The Senate Standing Committee on Finance criticized the FBR for taxpayers, who received notices worth many times their annual sales amid a sharp increase in tax demand of Rs 2.4 trillion.
“I was shocked to see that the FBR issued a tax recovery notice of Rs65 million in a case where the person’s total turnover was Rs5 million per year,” said Senator Talha Mehmood, Chair of the Standing Committee.
The officers who issued such ridiculous notices should be handcuffed, as the FBR was blackmailing taxpayers through audit notices, Mehmood said.
Mehmood instructed FBR to report on the inclusion of a director of a tobacco company on the fiscal anomalies committee, which was created this week.

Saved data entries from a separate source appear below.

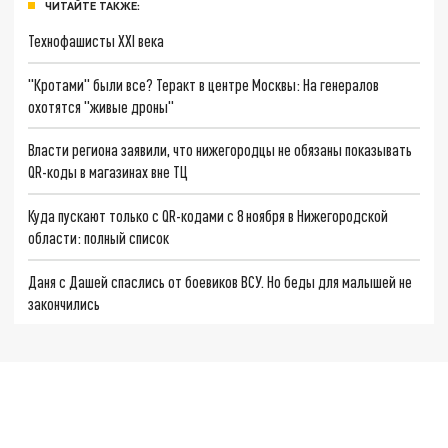
ЧИТАЙТЕ ТАКЖЕ:
Технофашисты XXI века
"Кротами" были все? Теракт в центре Москвы: На генералов
охотятся "живые дроны"
Власти региона заявили, что нижегородцы не обязаны показывать
QR-коды в магазинах вне ТЦ
Куда пускают только с QR-кодами с 8 ноября в Нижегородской
области: полный список
Даня с Дашей спаслись от боевиков ВСУ. Но беды для малышей не
закончились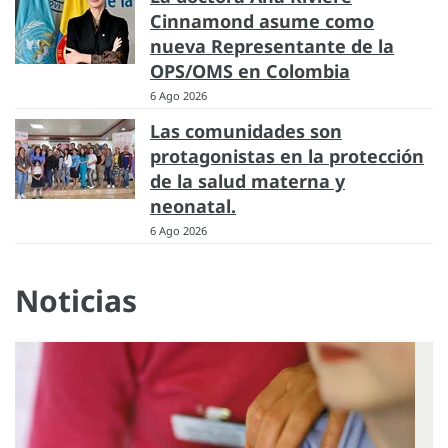
Cinnamond asume como
nueva Representante de la
OPS/OMS en Colombia
6 Ago 2026
Las comunidades son
protagonistas en la protección
de la salud materna y
neonatal.
6 Ago 2026
Noticias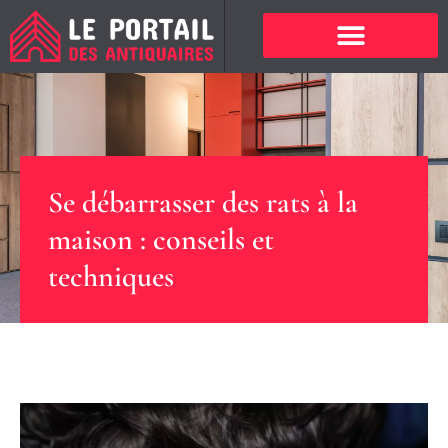
Se débarrasser des rats à la
maison : conseils et
techniques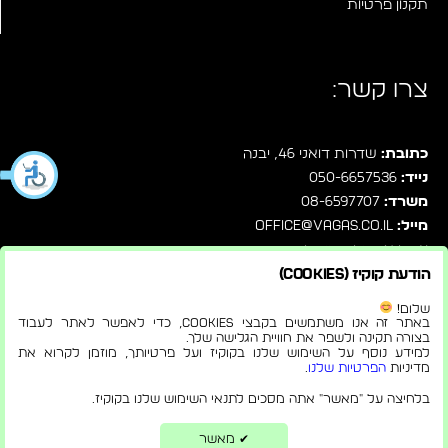
תקנון פרטיות
צרו קשר:
כתובת:
שדרות דואני 46, יבנה
נייד:
050-6657536
משרד:
08-6597707
מייל:
office@vagas.co.il
עקבו אחרינו בפייסבוק
הודעת קוקיז (Cookies)
שלחו לנו הודעה ישירות בוואטסאפ
שלום!
באתר זה אנו משתמשים בקבצי Cookies, כדי לאפשר לאתר לעבוד
בצורה תקינה ולשפר את חוויית הגלישה שלך.
למידע נוסף על השימוש שלנו בקוקיז ועל פרטיותך, מוזמן לקרוא את
מדיניות
הפרטיות שלנו
.
© 2026 |
הצהרת נגישות
בלחיצה על "מאשר" אתה מסכים לתנאי השימוש שלנו בקוקיז.
בניית אתרים ושיווק דיגיטלי
מאשר
✔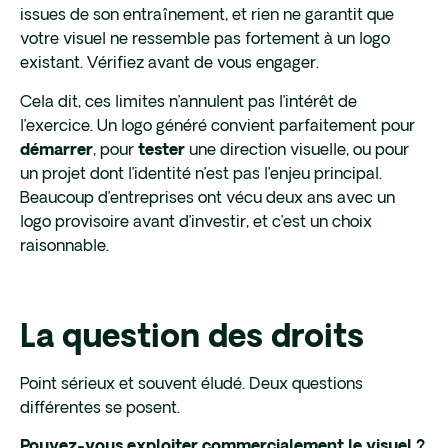
issues de son entraînement, et rien ne garantit que
votre visuel ne ressemble pas fortement à un logo
existant. Vérifiez avant de vous engager.
Cela dit, ces limites n’annulent pas l’intérêt de
l’exercice. Un logo généré convient parfaitement pour
, pour
une direction visuelle, ou pour
démarrer
tester
un projet dont l’identité n’est pas l’enjeu principal.
Beaucoup d’entreprises ont vécu deux ans avec un
logo provisoire avant d’investir, et c’est un choix
raisonnable.
La question des droits
Point sérieux et souvent éludé. Deux questions
différentes se posent.
Pouvez-vous exploiter commercialement le visuel ?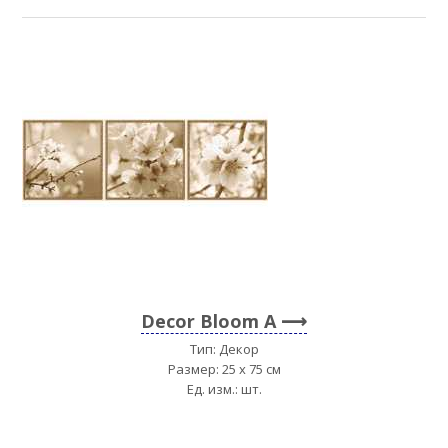
Decor Bloom A
Тип: Декор
Размер: 25 x 75 см
Ед. изм.: шт.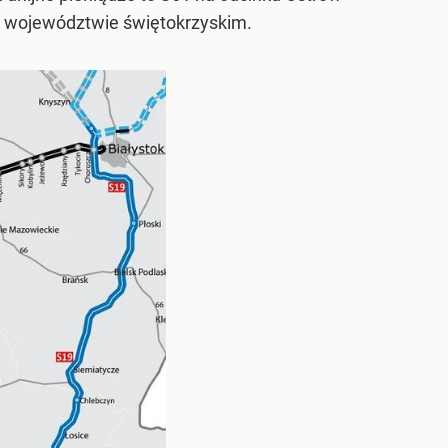
w województwie świętokrzyskim.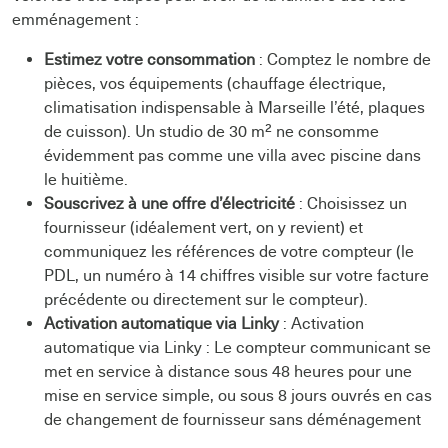
emménagement :
Estimez votre consommation
: Comptez le nombre de
pièces, vos équipements (chauffage électrique,
climatisation indispensable à Marseille l’été, plaques
de cuisson). Un studio de 30 m² ne consomme
évidemment pas comme une villa avec piscine dans
le huitième.
Souscrivez à une offre d’électricité
: Choisissez un
fournisseur (idéalement vert, on y revient) et
communiquez les références de votre compteur (le
PDL, un numéro à 14 chiffres visible sur votre facture
précédente ou directement sur le compteur).
Activation automatique via Linky
: Activation
automatique via Linky : Le compteur communicant se
met en service à distance sous 48 heures pour une
mise en service simple, ou sous 8 jours ouvrés en cas
de changement de fournisseur sans déménagement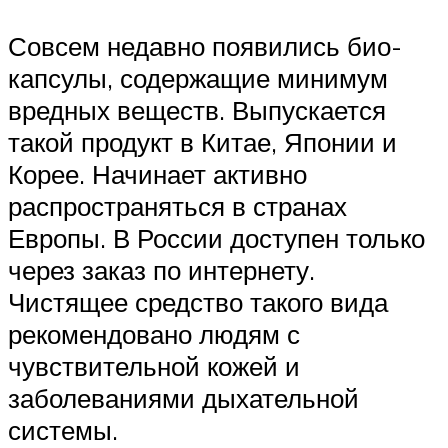
Совсем недавно появились био-
капсулы, содержащие минимум
вредных веществ. Выпускается
такой продукт в Китае, Японии и
Корее. Начинает активно
распространяться в странах
Европы. В России доступен только
через заказ по интернету.
Чистящее средство такого вида
рекомендовано людям с
чувствительной кожей и
заболеваниями дыхательной
системы.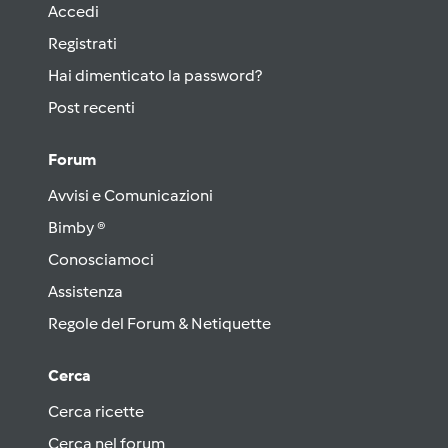
Accedi
Registrati
Hai dimenticato la password?
Post recenti
Forum
Avvisi e Comunicazioni
Bimby ®
Conosciamoci
Assistenza
Regole del Forum & Netiquette
Cerca
Cerca ricette
Cerca nel forum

FBR sources said tax demand had jumped to Rs 2.4 trillion, which was almost half of FBR’s annual target of Rs 4.963 trillion. Just two months ago, the figure was Rs 1.7 trillion, according to the Ministry of Finance’s monthly economic update.
“Existing taxpayers are planning to flee due to FBR’s haughty and FBR is talking about expanding the tax base,” said Sohail Altaf, a businessman.

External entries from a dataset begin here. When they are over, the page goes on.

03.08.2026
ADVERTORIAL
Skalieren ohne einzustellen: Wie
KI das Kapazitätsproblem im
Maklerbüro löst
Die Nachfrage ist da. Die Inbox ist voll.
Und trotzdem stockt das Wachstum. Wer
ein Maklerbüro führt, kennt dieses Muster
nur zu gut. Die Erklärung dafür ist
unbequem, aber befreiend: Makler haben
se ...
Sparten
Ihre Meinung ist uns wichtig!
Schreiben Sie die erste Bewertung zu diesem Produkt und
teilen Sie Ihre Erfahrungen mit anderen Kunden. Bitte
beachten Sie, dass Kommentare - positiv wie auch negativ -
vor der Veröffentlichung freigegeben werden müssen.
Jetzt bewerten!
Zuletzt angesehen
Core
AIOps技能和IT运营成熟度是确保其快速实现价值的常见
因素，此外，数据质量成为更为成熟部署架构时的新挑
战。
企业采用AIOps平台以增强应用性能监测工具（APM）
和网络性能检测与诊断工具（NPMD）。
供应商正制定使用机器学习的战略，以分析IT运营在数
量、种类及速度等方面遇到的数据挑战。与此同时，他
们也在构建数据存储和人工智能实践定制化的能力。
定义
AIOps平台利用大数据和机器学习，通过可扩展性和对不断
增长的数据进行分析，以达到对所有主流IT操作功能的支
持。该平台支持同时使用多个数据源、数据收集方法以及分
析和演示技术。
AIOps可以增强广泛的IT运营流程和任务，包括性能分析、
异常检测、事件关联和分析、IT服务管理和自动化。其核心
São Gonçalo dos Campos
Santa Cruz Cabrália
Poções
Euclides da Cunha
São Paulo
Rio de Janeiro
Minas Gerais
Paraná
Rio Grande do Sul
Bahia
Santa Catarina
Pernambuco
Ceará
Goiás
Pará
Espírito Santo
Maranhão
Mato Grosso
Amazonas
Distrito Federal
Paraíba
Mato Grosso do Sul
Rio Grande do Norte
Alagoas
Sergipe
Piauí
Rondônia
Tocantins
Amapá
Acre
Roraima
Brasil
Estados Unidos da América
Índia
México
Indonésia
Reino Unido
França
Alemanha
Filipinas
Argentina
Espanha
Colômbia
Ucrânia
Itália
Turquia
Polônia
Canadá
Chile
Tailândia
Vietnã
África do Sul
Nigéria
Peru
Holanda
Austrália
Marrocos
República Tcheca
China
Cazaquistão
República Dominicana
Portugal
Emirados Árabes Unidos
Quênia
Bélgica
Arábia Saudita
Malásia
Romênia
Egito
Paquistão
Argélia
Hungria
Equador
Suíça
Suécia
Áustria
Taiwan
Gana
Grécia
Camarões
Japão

The development arose amid the growing fear of the business community regarding the budget proposals to arrest taxpayers on suspicion of income concealment and link the exemption to the payment of 100% of the tax demand.

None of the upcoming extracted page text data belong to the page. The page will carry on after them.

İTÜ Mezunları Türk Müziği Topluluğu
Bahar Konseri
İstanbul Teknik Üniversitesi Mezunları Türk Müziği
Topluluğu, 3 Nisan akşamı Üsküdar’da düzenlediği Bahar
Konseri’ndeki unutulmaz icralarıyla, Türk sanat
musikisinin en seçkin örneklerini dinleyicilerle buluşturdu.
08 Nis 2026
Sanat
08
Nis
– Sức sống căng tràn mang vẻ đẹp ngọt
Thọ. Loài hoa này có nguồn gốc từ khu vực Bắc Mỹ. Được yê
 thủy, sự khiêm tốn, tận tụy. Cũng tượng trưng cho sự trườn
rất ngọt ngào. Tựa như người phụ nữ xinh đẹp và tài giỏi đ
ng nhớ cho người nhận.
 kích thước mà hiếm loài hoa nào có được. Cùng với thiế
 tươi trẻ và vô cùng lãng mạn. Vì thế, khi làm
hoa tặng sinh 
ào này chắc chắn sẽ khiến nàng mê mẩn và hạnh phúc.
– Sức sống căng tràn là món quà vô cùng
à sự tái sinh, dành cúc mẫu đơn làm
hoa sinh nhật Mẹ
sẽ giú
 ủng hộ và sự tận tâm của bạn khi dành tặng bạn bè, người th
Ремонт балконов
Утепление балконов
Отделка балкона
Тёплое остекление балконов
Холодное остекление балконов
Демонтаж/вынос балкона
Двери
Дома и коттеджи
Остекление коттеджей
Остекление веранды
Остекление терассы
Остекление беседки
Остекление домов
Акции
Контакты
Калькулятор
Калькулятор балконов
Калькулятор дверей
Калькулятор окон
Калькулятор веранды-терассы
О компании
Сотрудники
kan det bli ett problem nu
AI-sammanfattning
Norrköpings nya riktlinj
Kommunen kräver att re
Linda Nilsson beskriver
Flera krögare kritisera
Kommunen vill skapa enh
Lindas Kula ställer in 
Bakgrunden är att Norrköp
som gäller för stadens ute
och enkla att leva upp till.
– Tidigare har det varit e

The standing committee also expressed reservations about the proposed amendment to Section 127 of the Income Tax Ordinance, which created a link between the tax requirement and the right of appeal. According to the amendment in Section 127 taxpayer can’t appeal unless the taxpayer has paid the amount of tax due under Section 137.
The proposed amendment to Section 127, if passed, would violate the Constitution — the country’s supreme law, said Dr. Ikramul Haq, a Supreme Court attorney, and tax expert. He feared that this would also give FBR IRS officials carte blanche to collect 100% of the contested tax claim held by the Appeals Commissioners and that it would also be demolition of Article 10A of the Constitution.
Haq raised the question of whether FBR would pay the refund immediately if the order was in favor of the taxpayer.
He said it had become almost impossible, in most cases, to get relief at the first instance of appeal. The Commissioners of Appeals of the Inland Revenue work directly under the administrative control of the FBR, which is also against Article 175 (3) of the constitution.
The standing committee awaited a decision on a proposed budget to reduce the regulatory tariff on molasses exports. Pakistan Sugar Industries Association president Iskandar Khan has stirred the tariff cut, saying it would discourage ethanol exports, which currently stand at $500 million.